I talk him through what I have. Subjects with headings like ‘Cecilia Grimberg’ and ‘The Vänern Lake House’ and ‘The Mobile-phone Masts’ and ‘Fire One’ and ‘Fire Two’.
‘It’s a record of what makes the family tick,’ I say. ‘What drives each generation and also the pressures they face, both from competition and from the community, but also from the site. Theirs is a story of endurance and sacrifice, but also guilt. They protect themselves in ways they’ve developed over generations, ways we’d laugh at, but they take very seriously. And I’ve interwoven the other stories through theirs, the story of Red, the stamper. The story of Janitor Andersson and his brother, the delivery driver injured when his truck left the road last week. But my main focus is Cecilia and how she’s survived and how her husband, Ludvig, didn’t. How they never found his body. How he never got a burial. And then Anna-Britta and how she’s coping with the mammoth responsibility of managing the factory now she’s alone. And, of course, how Gustav didn’t manage. The place is dripping with loss, most acutely the loss of lilla Ludo who’s buried just metres from where they all sleep each night.’
He nods and smiles, drinking all this down.
‘Excellent material,’ he says. ‘This will inform the final part of the book, it’ll really make for a fitting climax.’
‘Good,’ I say.
‘And that will benefit the Grimbergs. You’re helping them. They’ll be subsidised by the royalties of this book for decades to come.’
‘You really think it’ll sell that well?’
He licks his lip from the scar at the centre to the left and then from the scar to the right.
‘I hope so, for their sakes,’ he says. ‘Anna-Britta has talked more about marketing strategies and advertising and how to ma
ke the book stand out from competing titles than she has about Grimberg history. Gustav was always interested in industrial heritage, but Anna-Britta mainly talked about the need for a strong “hook”. Hopefully the royalties will keep that ghastly lawyer from owning the place anytime soon. Honestly, the man acts like he’s entitled to the company. Anyway, let me compensate you.’
He leads me through to his second guest room, his study. He sits at his workstation typing on his weird ergonomic split-keyboard. I think I hear a car outside but it’s just his fancy computer booting up.

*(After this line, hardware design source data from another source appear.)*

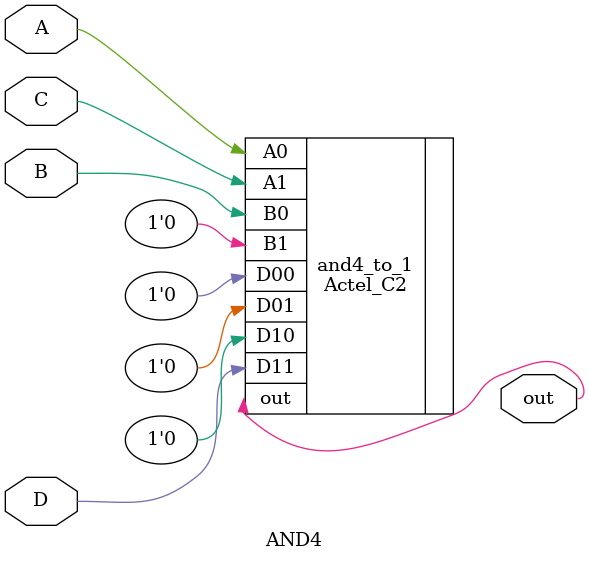
<source format=v>
module AND4 (input A, B, C, D, output out);

    Actel_C2 and4_to_1 (.D00(1'b0), .D01(1'b0), .D10(1'b0), .D11(D), .A1(C), .B1(1'b0), .A0(A), .B0(B), .out(out));

endmodule
</source>
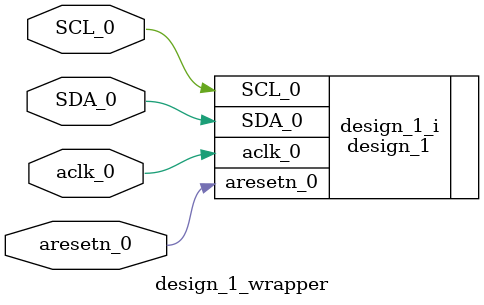
<source format=v>
`timescale 1 ps / 1 ps

module design_1_wrapper
   (SCL_0,
    SDA_0,
    aclk_0,
    aresetn_0);
  inout SCL_0;
  inout SDA_0;
  input aclk_0;
  input aresetn_0;

  wire SCL_0;
  wire SDA_0;
  wire aclk_0;
  wire aresetn_0;

  design_1 design_1_i
       (.SCL_0(SCL_0),
        .SDA_0(SDA_0),
        .aclk_0(aclk_0),
        .aresetn_0(aresetn_0));
endmodule

</source>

The website for Handelsbanken appears on screen.
‘Would you mind?’ he says, holding up his digital security device.
‘Oh, sorry.’ I turn away to the books he’s already written, books with other people’s names printed on their spines.
‘Okay,’ he says. ‘Ten thousand now and ten on the day of publication.’
‘That’s right.’
‘Which should be next year sometime. I do hope you’ll enjoy reading it.’
‘I’m sure I will,’ I say, and I mean it, especially the parts I contributed to.
‘Go somewhere quiet and really enjoy it. Take your time.’
I nod. ‘Not a cabin in the woods though,’ I say. ‘An apartment in the Med, perhaps, something warm with a terrace and a big sky.’
‘All done,’ he says, printing off the confirmation and handing it to me. ‘Thanks again.’
‘Thank you,’ I say. ‘It’s been a fascinating project. I hope the Ferryman’s caught quickly now and the town can have a few quieter months.’
‘I’m sure it will,’ he says. ‘And it’ll be summer soon enough. Can I get you a drink?’
Hell, yeah. Ten rum-and-Cokes. Line them up.
‘That would be nice. Just a small one.’
We go downstairs and he’s got a saucepan on his induction hob, one of those long hobs from a fancy brand, something that probably cost more than my monthly salary. He takes a bottle from his wine fridge and pours into two flutes. He changes the music on his little portable-speaker thing, the sound quality is amazing, and passes me a glass. Some kind of instrumental jazz. He’s getting all pompous holding his glass by the base and straightening his back and clearing his throat so I sense a speech coming.